Culture

Clemson Coach Dabo Swinney Shows How to Defeat Anti-Christian Scolds

Swinney celebrates a football victory. (Getty Images)

Few coaches have enjoyed a week of publicity quite like that of Clemson’s Dabo Swinney. As he prepares his Tigers to face Nick Saban and the mighty Alabama Crimson Tide, the media have showered him with positive coverage — all of it deserved.

His story truly is amazing. The product of a broken home and an alcoholic father, he was a teenager when his family lost their house to foreclosure. Swinney spent his senior year in high school moving from place to place. During his freshman year at Alabama (yes, he’s playing his alma mater), his mother came with him to campus. She had nowhere else to go. So at an age when most young men are enjoying the time of their lives, Swinney was rooming with his mom, sharing a bedroom in a tiny apartment with another student.

Despite the troubles at home, Swinney walked on to the Alabama football team and earned a scholarship by his junior year. He won a national championship as part of the 1992 team that shocked a seemingly invincible Miami in the Sugar Bowl; not long after, he began a coaching career that ultimately put him at the helm of one of college football’s most storied programs.

Oh, and like many football players and coaches, Dabo Swinney is a devout and outspoken Christian. In 2014 — before he’d established himself as one of college football’s elite coaches — his faith landed him in the crosshairs of one of America’s most malicious anti-religious organizations, the Freedom From Religion Foundation (FFRF).

RELATED: The Ridiculous Movement to Take God Out of Football

On April 10, 2014, the FFRF faxed a letter to the office of Clemson’s general counsel in which it complained that “Christian worship seems interwoven into Clemson’s football program.” The FFRF demanded that Clemson — a public university — not only require Swinney to “cease” his allegedly unconstitutional religious activities but also that it “train” the coaching staff and “monitor their conduct going forwards.”

Specifically, the FFRF claimed that Swinney had invited a man named James Trapp to become a team chaplain and gave him access to the team for Bible studies.
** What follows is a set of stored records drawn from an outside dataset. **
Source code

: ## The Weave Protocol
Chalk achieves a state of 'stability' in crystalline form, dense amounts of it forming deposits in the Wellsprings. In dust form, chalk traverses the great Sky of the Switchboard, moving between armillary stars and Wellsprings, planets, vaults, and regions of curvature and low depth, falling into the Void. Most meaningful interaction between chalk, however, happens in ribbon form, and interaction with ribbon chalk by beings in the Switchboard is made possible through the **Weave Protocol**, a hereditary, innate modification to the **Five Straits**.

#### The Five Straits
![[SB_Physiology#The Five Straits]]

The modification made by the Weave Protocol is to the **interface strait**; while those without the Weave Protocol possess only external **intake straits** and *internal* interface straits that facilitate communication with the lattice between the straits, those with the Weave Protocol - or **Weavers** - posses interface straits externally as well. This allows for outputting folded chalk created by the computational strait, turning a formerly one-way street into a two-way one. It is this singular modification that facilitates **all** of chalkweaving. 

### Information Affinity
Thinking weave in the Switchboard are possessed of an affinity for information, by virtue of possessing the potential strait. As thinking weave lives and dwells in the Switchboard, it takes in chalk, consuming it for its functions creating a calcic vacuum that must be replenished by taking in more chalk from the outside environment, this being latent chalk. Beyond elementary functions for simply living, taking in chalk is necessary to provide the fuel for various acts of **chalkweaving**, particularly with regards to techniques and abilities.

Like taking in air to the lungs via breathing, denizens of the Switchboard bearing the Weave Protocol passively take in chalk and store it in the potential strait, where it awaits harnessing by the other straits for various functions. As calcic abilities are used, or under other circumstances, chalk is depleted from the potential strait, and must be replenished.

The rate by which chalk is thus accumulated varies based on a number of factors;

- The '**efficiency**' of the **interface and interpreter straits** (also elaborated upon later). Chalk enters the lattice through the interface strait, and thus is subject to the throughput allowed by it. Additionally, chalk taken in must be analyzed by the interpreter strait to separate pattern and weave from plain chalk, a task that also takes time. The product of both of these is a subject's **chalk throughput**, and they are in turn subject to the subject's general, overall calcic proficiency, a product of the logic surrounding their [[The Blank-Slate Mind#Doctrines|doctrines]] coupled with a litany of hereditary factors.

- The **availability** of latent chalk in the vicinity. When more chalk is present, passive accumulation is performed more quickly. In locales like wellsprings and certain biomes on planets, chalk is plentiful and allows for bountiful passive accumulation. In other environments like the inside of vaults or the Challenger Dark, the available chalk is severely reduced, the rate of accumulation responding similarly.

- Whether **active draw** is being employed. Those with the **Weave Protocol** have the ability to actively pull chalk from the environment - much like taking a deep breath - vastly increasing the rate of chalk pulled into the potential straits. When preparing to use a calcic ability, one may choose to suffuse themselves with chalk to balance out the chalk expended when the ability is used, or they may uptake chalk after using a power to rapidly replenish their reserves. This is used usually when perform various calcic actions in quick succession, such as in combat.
They also claimed that Swinney scheduled team devotionals and “organized transportation for coaches and players to ‘Church Days.’”

The FFRF claimed that even optional team religious events violated the Constitution, and that Swinney “sends a message of exclusion to those players on his team not in conformity with his personal religious beliefs.”

#share#At this point, the university’s response was predictable. Surely it would do what virtually every public university does when confronted by far-left, anti-religious complaints: capitulate with all due speed. After all, universities from coast to coast have worked to systematically exclude Christian groups from campus, discriminate against Christian faculty in hiring, promotion, and retention, and they tend to believe that a “diverse” university should include only secular, progressive voices.

But Swinney held firm, and his university backed him. Swinney’s statement was a model of polite conviction. First, he outlined the three simple rules that every player must follow: “(1) Players must go to class, (2) they must give a good effort, and (3) they must be good citizens.” Next, he noted that he’s recruited players “of many faiths.” Then, he made the crucial point:

Recruiting is very personal. Recruits and their families want — and deserve — to know who you are as a person, not just what kind of coach you are. I try to be a good example to others, and I work hard to live my life according to my faith.

In other words, Swinney is a Christian, and he’s not going to hide that fact from recruits, their families, or the public.

For its part, the university made it known that there had been no complaints from athletes and that participation in religious activities was “purely voluntary.” The school went even further, declaring that the FFRF had “misconstrued important facts and made incorrect statements of the law.”

Swinney didn’t yield, the university didn’t yield, and more than a year later, Swinney’s message was clear:

We weren’t doing anything [wrong]. Ain’t nothing to change. . . . People have just got to be who they are, it’s that simple. We’ve never tried to force anything on anybody. Everybody who comes here to Clemson knows who we are as people. There’s no surprises in that regard.

Football has enormous cultural power, and it’s thus no surprise that some on the left are trying to drive God off the gridiron. Two years ago, they took aim at a young coach on the rise. He stood strong, and today he’s playing for a national championship and college football’s first 15–0 season.

I was born in Alabama, raised in Kentucky, and now live in Tennessee. That means I’m an SEC loyalist through and through. But just this once, I won’t be upset if the hated ACC triumphs. Dabo Swinney is a man of conviction, and his conviction commands respect. The Tide has rolled far enough. Tonight is Clemson’s night.

— David French is an attorney and a staff writer at National Review.